◆ **Texto apresentado**:

NO ANIVERSÁRIO DE MANAUS, 'FILHOS ILUSTRES' FALAM DA INFÂNCIA NA CAPITAL

'Tem como renegar as origens?', indaga o campeão do UFC José Aldo.
Milton Hatoum critica atual situação da capital amazonense.
Um é escritor premiado com livros traduzidos em dez línguas. O outro é lutador de Mixed Martial Arts (MMA) e ostenta o título de Campeão Mundial Peso-Pena do Ultimate Fighting Championship (UFC). O terceiro é o principal bailarino do American Ballet Theatre, em Nova York. Já ela é uma cantora que coleciona hits nas paradas de sucesso da Europa.
Os perfis não poderiam ser mais diferentes, mas o que une Milton Hatoum, José Aldo, Marcelo Mourão e Lorena Simpson é mais aparente do que se imagina: os quatro nasceram em Manaus. E, na data em que a capital do Amazonas completa 344 anos, o G1 conversou com esses manauenses ilustres sobre as origens e as lembranças que eles carregam da "Paris dos Trópicos".

◆ **Dados brutos**:

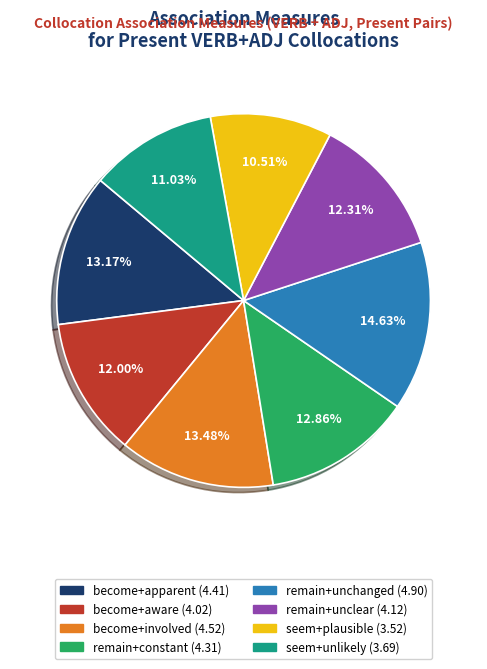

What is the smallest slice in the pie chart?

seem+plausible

...

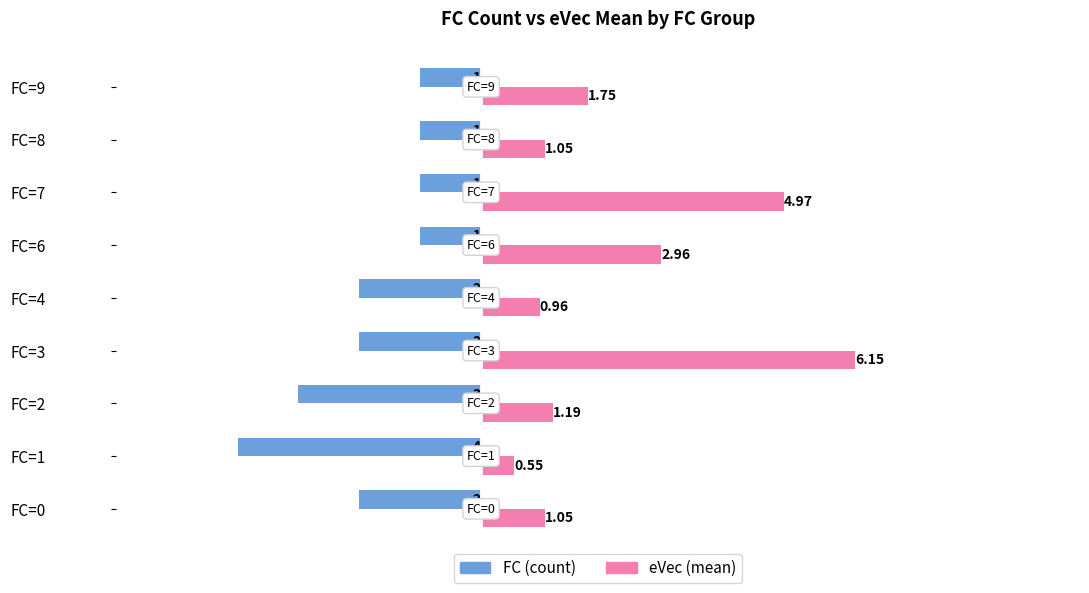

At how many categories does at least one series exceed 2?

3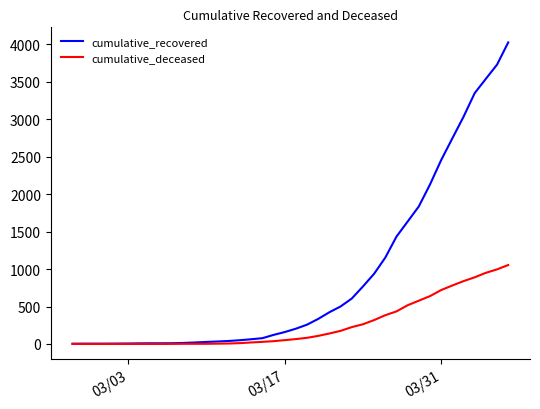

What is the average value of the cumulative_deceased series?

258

◆ **Tarefas do exercício**:
[1] Traduza para o inglês esta frase da reportagem sobre o aniversário de Manaus: "O terceiro é o principal bailarino do American Ballet Theatre, em Nova York."
[2] Na reportagem sobre o aniversário de Manaus, transforme em lista o parágrafo que começa com "Os perfis não poderiam ser mais diferentes", mantendo os fatos principais.
[3] As afirmações abaixo concordam com a reportagem sobre o aniversário de Manaus? Responda sim ou não a cada uma e cite as palavras do texto que decidem.
(a) O escritor tem livros traduzidos em dez línguas.
(b) A cantora coleciona sucessos nas paradas dos Estados Unidos.
(c) Manaus completa 350 anos.

◆ **Lista de respostas**:
[1] The third is the principal dancer of the American Ballet Theatre, in New York.

[2]
- Milton Hatoum, José Aldo, Marcelo Mourão e Lorena Simpson têm perfis muito diferentes.
- Os quatro nasceram em Manaus.
- Na data em que a capital do Amazonas completa 344 anos, o G1 conversou com eles sobre as origens e as lembranças que carregam da "Paris dos Trópicos".

[3]
(a) Sim: "escritor premiado com livros traduzidos em dez línguas"
(b) Não: "coleciona hits nas paradas de sucesso da Europa"
(c) Não: "a capital do Amazonas completa 344 anos"